Olvera held various offices in the Mexican administration. Olvera was granted Rancho Mission Viejo in 1842 and the Rancho Cuyamaca in 1845. Olvera helped to bridge the gap between the governance of California by Mexico and the United States. Olvera later served as captain in Flores' campaign against Frémont and was one of the commission of three that negotiated peace with the American forces at Cahuenga. As a commissioner he signed the Treaty of Cahuenga ending the war in California.

U.S. Military Governor Bennet Riley appointed Olvera to be Judge of the First Instance in 1849. Augustin Olvera was subsequently elected the first county judge of the newly formed County of Los Angeles in 1850. He relied upon a bilingual Sheriff to translate the proceedings from Spanish because he did not speak English when he first took the bench. Along with his legal duties, Olvera was responsible, with his two associate justices, for administering county business until the establishment of the Los Angeles County Board of Supervisors two years later. When his term expired in 1853, he entered the private practice of law. He was a Los Angeles County Supervisor in 1855.

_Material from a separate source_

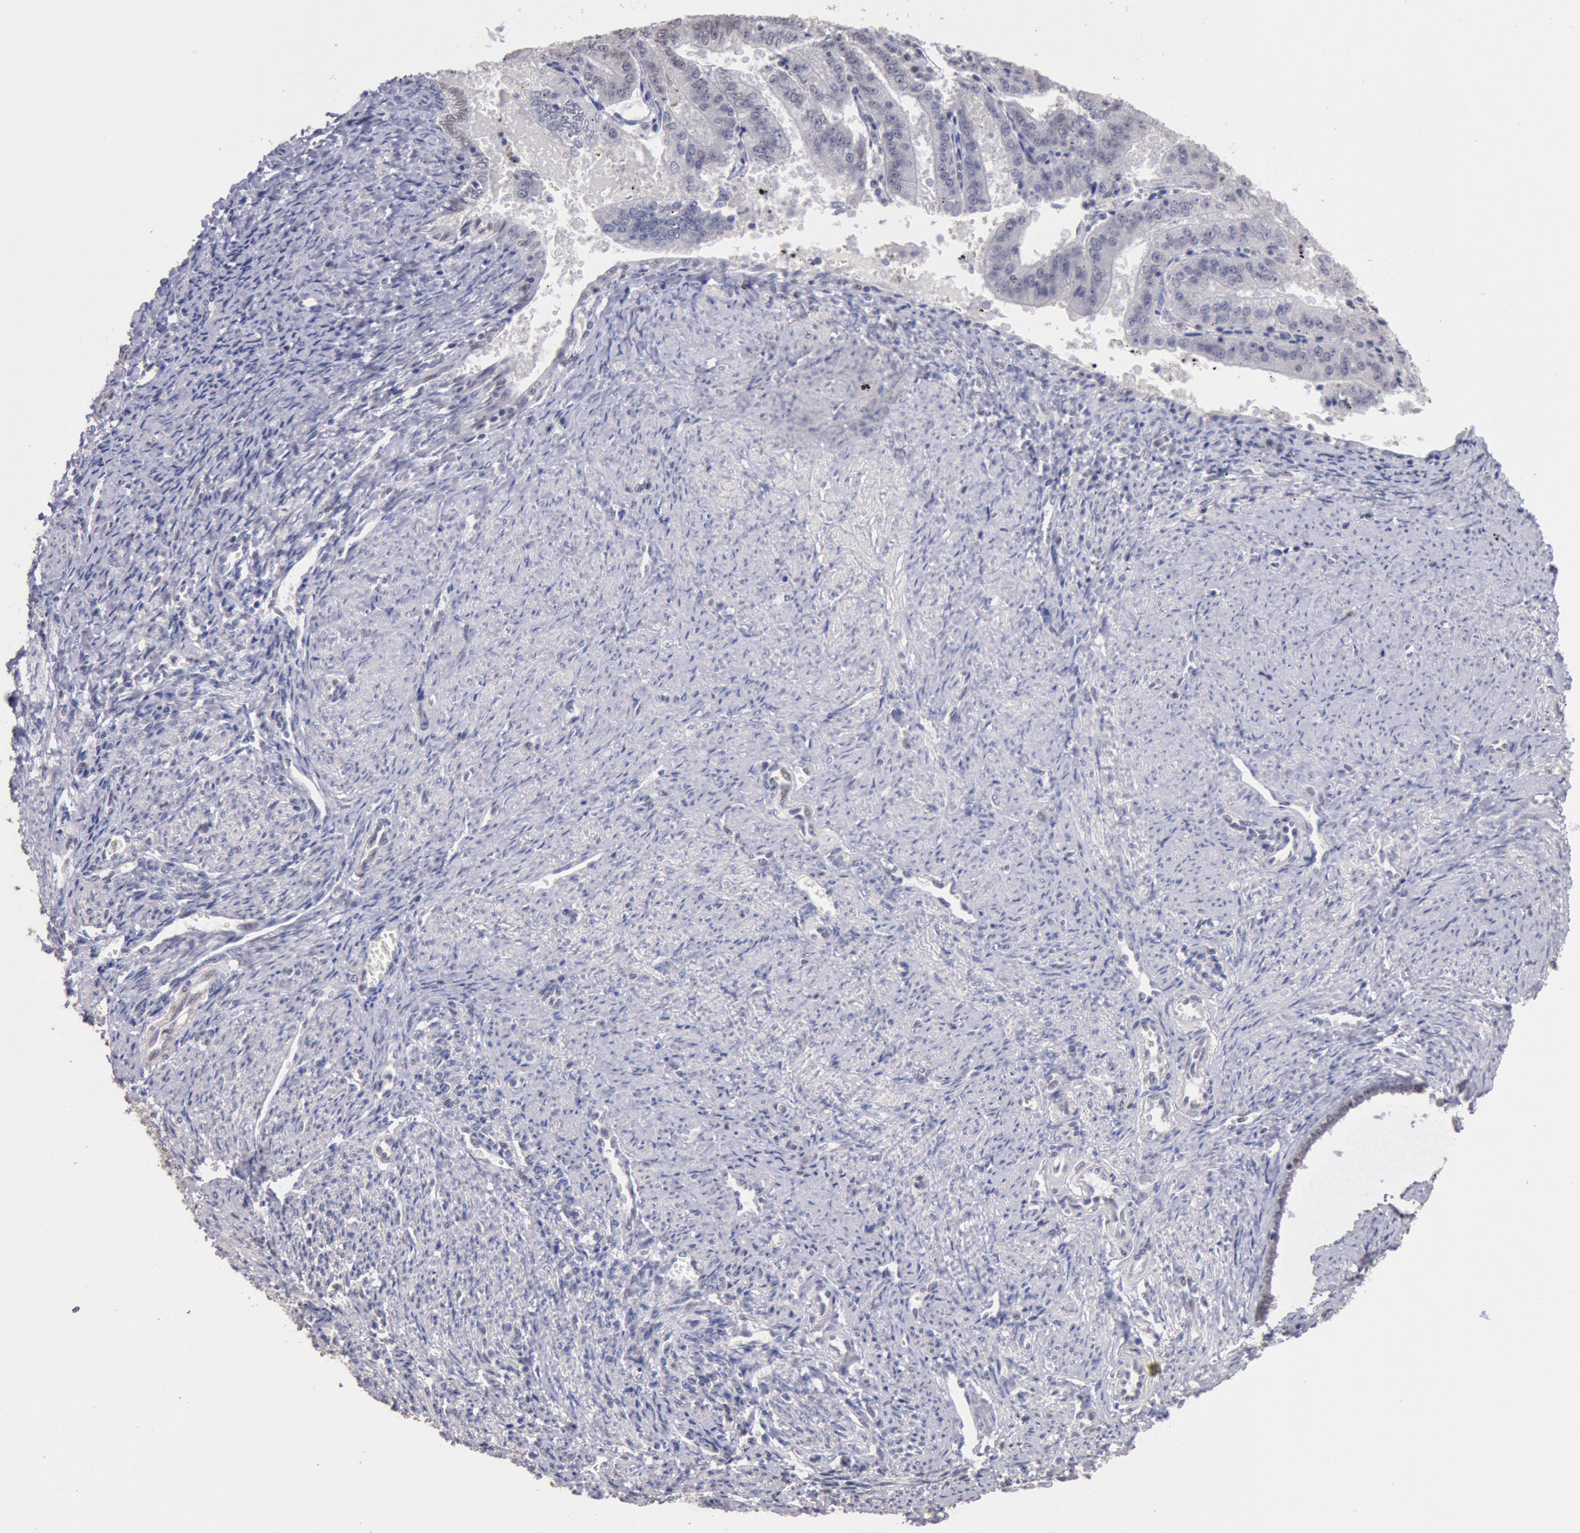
{"staining": {"intensity": "negative", "quantity": "none", "location": "none"}, "tissue": "endometrial cancer", "cell_type": "Tumor cells", "image_type": "cancer", "snomed": [{"axis": "morphology", "description": "Adenocarcinoma, NOS"}, {"axis": "topography", "description": "Endometrium"}], "caption": "There is no significant positivity in tumor cells of adenocarcinoma (endometrial).", "gene": "MYH7", "patient": {"sex": "female", "age": 66}}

Olvera was a member of the Los Angeles Common Council in 1851–52.

==Legacy==
In 1877, the Los Angeles Common Council changed the name of Vine Street to Olvera Street in his honor. Olvera held the first county court trials in his home near the historic Olvera Street marketplace and plaza.

In 1959, the actor Cesar Romero played Olvera in an episode of the same name on the syndicated television anthology series, Death Valley Days, hosted by Stanley Andrews.